O que vai acontecer na nanotecnologia nos próximos 5 anos?
A nanotecnologia e os materiais avançados serão integrados ou embutidos em quase todos os negócios e no setor industrial, tornando os produtos mais inteligentes e adaptáveis. A fronteira entre os objetos físicos e os assuntos emocionais será gentilmente removida e os dispositivos técnicos serão mais sujeitos a integrar ingredientes emocionais, tornando a interação homem-máquina mais centrada no humano. Isto pode ser aplicado, por exemplo, na robótica aplicada ao setor dos cuidados da saúde ao disponibilizar mais serviços emocionais a serem prestados nas casas da população mais idosa.
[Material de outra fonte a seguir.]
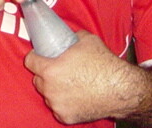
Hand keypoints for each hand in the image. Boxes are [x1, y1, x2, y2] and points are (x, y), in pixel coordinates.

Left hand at [24, 31, 139, 123]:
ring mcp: (57, 105)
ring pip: (48, 95)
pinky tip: (73, 96)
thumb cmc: (104, 64)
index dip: (35, 56)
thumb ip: (71, 37)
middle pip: (38, 79)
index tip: (40, 55)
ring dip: (53, 89)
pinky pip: (58, 108)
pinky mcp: (66, 117)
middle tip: (57, 70)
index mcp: (50, 70)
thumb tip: (67, 35)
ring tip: (67, 83)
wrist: (122, 89)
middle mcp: (50, 89)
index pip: (29, 61)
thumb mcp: (86, 39)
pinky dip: (63, 103)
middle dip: (45, 74)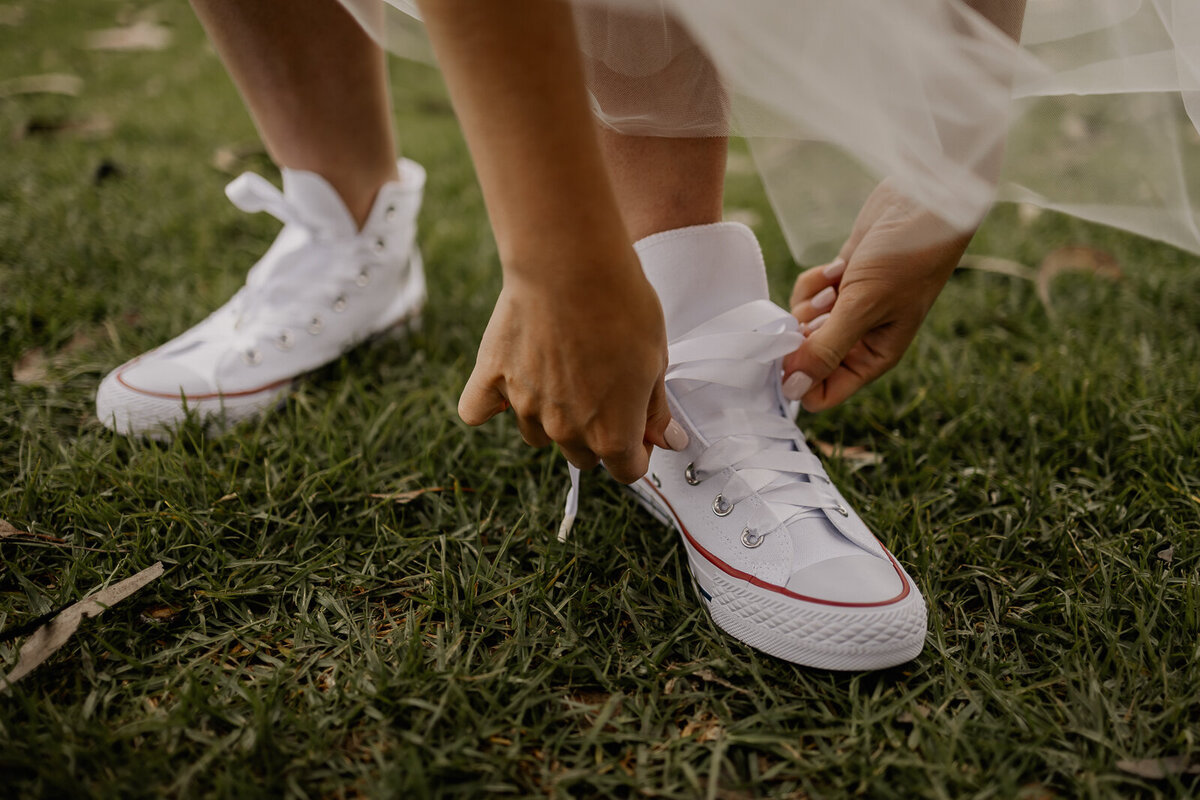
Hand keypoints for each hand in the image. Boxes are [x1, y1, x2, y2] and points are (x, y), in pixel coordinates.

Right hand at [458, 260, 687, 483]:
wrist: (571, 266)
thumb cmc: (621, 307)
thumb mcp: (656, 360)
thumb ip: (656, 409)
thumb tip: (669, 441)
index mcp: (612, 434)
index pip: (627, 470)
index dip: (638, 449)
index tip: (639, 423)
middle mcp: (567, 431)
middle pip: (582, 456)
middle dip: (596, 433)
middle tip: (602, 388)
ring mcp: (525, 407)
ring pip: (537, 435)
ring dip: (550, 416)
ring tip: (560, 371)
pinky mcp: (492, 379)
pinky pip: (478, 410)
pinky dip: (490, 404)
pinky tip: (510, 381)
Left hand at [782, 180, 973, 409]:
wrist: (923, 205)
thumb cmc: (906, 259)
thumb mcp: (863, 307)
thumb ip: (826, 350)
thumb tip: (793, 390)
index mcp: (873, 356)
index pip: (824, 393)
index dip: (800, 380)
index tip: (791, 352)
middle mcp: (860, 339)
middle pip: (808, 358)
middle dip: (804, 335)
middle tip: (825, 308)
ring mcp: (849, 309)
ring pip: (803, 325)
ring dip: (809, 304)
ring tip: (836, 284)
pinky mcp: (840, 283)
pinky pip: (808, 295)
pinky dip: (814, 282)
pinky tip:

Outras áreas são na produção industrial e civil que, com sensores integrados, poderão prever a manutenção e a comunicação autónoma dos edifícios que hoje apresentam muitos riscos. No setor alimentar iremos testemunhar várias disrupções como consequência das nossas capacidades de recolher informação nos alimentos de forma fácil e rápida que, em contrapartida, nos irão ajudar a perceber como diferentes componentes dos alimentos podem ser aplicados ao nível da manutenção preventiva dos nossos corpos.
A bem dizer, o alimento é “apenas” informação, o cheiro, a sensação, o sabor, etc., são tudo consequências do quê e como a informação foi composta na comida. Hoje já temos os rudimentos das impressoras 3D de comida que permitirão experiências sensoriais – codificadas em receitas digitais – a serem negociadas em novos mercados digitais. Teremos também alternativas de forma a fazer face à crescente procura de comida, que acontecerá naturalmente em virtude do aumento da população mundial e das mudanças demográficas. As embalagens inteligentes estão mesmo aí ao virar da esquina e mais surgirão a um ritmo acelerado. Isto irá reduzir o desperdício alimentar, que hoje é imensamente elevado, com números na ordem dos 50%. A comida irá também tornar-se mais personalizada e poderá ser facultada a determinados grupos de pessoas com certas necessidades, por exemplo diabéticos, de forma a aumentar a sua qualidade de vida. Uma coisa é certa, a difusão da nanotecnologia vai mudar a vida útil dos produtos atuais até ficarem a par com o ritmo a que a eletrónica se tem vindo a desenvolver nas últimas décadas, ou seja, com novos modelos a cada 18 meses. Portanto, há uma necessidade de projetar um nano-pensamento. A combinação do design, da nanotecnologia e dos modelos de negócios irá permitir o surgimento de inovações radicais.
Respostas rápidas:
O maior risco: A crescente e imparável situação política mundial.
O maior erro: Não estar aberto às mudanças e não convidar os recém-chegados – não os ver e apreciar como elementos importantes que contribuirão para um ambiente mais rico.
A melhor ideia: A ideia que tem e não consegue deixar de pensar nela… atire-se de cabeça. Valerá de certeza a viagem… e a viagem é recompensadora.
A maior lição: Ouça as pessoas, faça perguntas, networking e comunique. Pergunte-se a si próprio as duas verdadeiras únicas questões importantes na vida: Quem sou eu? O que quero? Quando souber as respostas é só seguir nesse sentido.
A maior conquista: A nossa capacidade de comunicar.